**Document section**

After Tuesday's huge protest (which Matt has a good post on here, along with another one on the history of protest in Seoul over the last 100 years), Lee's prime minister and cabinet announced their intention to resign, others are wondering how far the fallout will extend, as even conservative groups are criticizing the president, albeit in a neoconservative fashion that misses the cause of the protests. One thing seems sure: the protests are set to continue:
From the Herald:
Protests against U.S. beef imports and a wide range of government policies are expected to continue through the week as various civic groups plan to stage a series of mass rallies in downtown Seoul.
A coalition of about 1,500 civic groups called "the people's council for countermeasures against mad cow disease" will memorialize the deaths six years ago of two schoolgirls, at Seoul Plaza tomorrow.
They were accidentally run over in Yangju, Gyeonggi Province in 2002 by a U.S. military vehicle. This tragedy brought thousands of citizens to the streets, calling for the withdrawal of the U.S. troops in Korea. Candlelight vigils will be held along with the memorial service.
The coalition has organized the vigils since April 27 in reaction against the April 18 deal on U.S. beef imports, which demonstrators condemn for being made without "public consensus."
Also tomorrow, the Korea Cargo Transport Workers Union will go on strike. It is demanding that the government formulate countermeasures to lesson the burden created by soaring oil prices. The union has linked its planned walkout to the ongoing popular protests against the beef import deal.

**Extracted records**
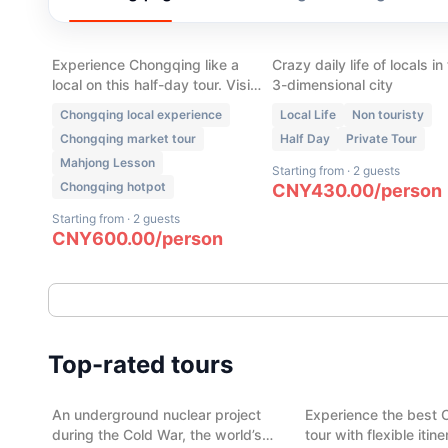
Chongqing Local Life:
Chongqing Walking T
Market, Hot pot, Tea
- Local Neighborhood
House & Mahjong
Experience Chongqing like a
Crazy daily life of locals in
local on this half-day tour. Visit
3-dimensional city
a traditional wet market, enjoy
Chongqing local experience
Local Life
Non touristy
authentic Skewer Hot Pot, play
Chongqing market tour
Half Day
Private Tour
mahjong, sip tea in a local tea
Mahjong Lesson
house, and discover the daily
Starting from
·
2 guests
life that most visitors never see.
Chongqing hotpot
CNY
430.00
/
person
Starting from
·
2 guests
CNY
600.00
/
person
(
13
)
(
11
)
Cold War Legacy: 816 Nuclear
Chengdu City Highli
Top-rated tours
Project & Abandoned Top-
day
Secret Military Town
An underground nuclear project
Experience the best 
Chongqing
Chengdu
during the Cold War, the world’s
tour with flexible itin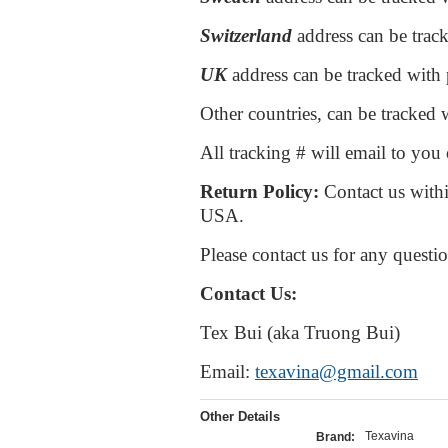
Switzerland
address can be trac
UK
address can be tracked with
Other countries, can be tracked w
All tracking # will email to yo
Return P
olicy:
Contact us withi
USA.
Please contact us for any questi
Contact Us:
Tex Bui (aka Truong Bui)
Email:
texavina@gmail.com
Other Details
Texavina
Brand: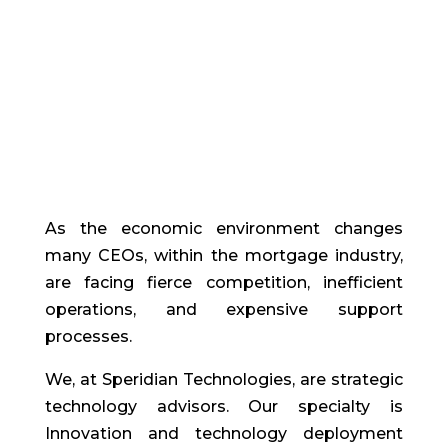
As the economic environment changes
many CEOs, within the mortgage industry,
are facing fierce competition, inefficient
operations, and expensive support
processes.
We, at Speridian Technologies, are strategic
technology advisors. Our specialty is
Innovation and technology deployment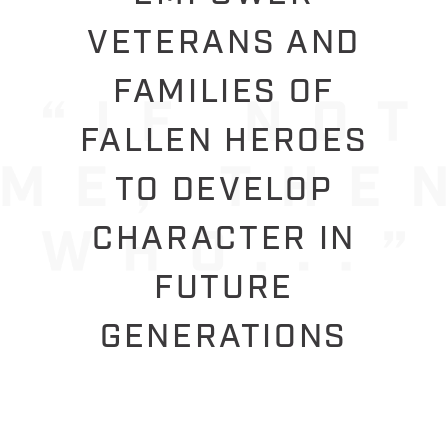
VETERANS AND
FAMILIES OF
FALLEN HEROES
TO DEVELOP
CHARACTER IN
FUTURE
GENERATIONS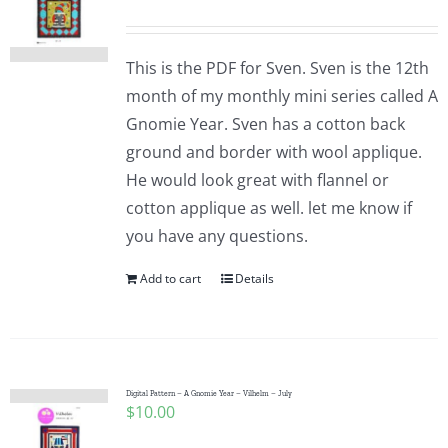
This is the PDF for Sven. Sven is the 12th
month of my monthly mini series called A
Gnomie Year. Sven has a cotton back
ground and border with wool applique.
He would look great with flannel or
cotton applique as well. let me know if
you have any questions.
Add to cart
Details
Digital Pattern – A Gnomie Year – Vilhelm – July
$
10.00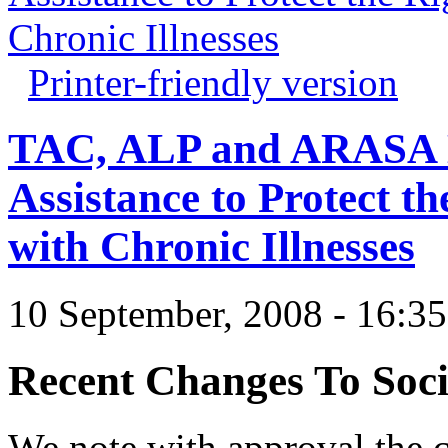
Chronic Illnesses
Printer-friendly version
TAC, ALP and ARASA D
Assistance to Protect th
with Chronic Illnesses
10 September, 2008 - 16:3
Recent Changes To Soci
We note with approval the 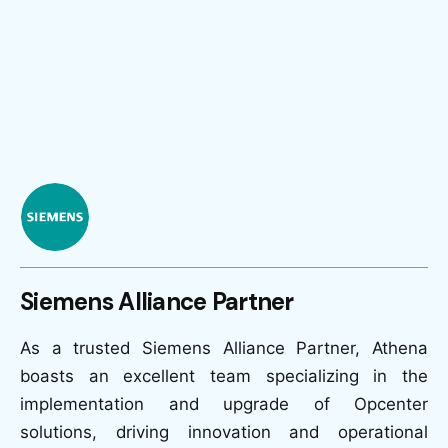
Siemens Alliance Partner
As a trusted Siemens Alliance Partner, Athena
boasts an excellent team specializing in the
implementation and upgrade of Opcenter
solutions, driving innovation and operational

**Tasks to perform**
#1 Reproduce the post on the Seoul protests word for word, starting with "They were accidentally" and going on through "the memorial service.".
#2 Resume the post on the Seoul protests from its final sentence and carry it forward.
The listing has no connection to the post on the Seoul protests.

**Outputs by task**
#1
They were accidentally run over in Yangju, Gyeonggi Province in 2002 by a U.S. military vehicle. This tragedy brought thousands of citizens to the streets, calling for the withdrawal of the U.S. troops in Korea. Candlelight vigils will be held along with the memorial service.

#2
On Saturday, the Korean Confederation of Trade Unions, the biggest umbrella labor group, will vote whether and when to stage a walkout. Members of the KCTU have participated in the vigils.
Also on Saturday, a funeral ceremony will be held for Lee Byeong-ryeol in Seoul and other parts of the nation. Lee, 43, set himself on fire on May 25 in Jeonju, North Jeolla Province, after calling for the toppling of the government. He died on Monday.
Marking the 8th anniversary of the June 15 inter-Korean joint declaration, various civic groups, including the KCTU, will hold a massive commemorative event.
On Tuesday, when 80,000 citizens, according to a police estimate, rallied in Seoul, the "people's council" set a deadline of next Friday for the government to determine whether to scrap or renegotiate the beef deal. The government response, therefore, could either mitigate or escalate the protests, observers said.
During Tuesday's rallies, as protesters and police exercised restraint to avoid violent clashes, vigils proceeded peacefully. No serious injuries were reported. However, police detained 24 sit-in protesters yesterday morning for obstructing traffic at the Sejongno intersection in central Seoul.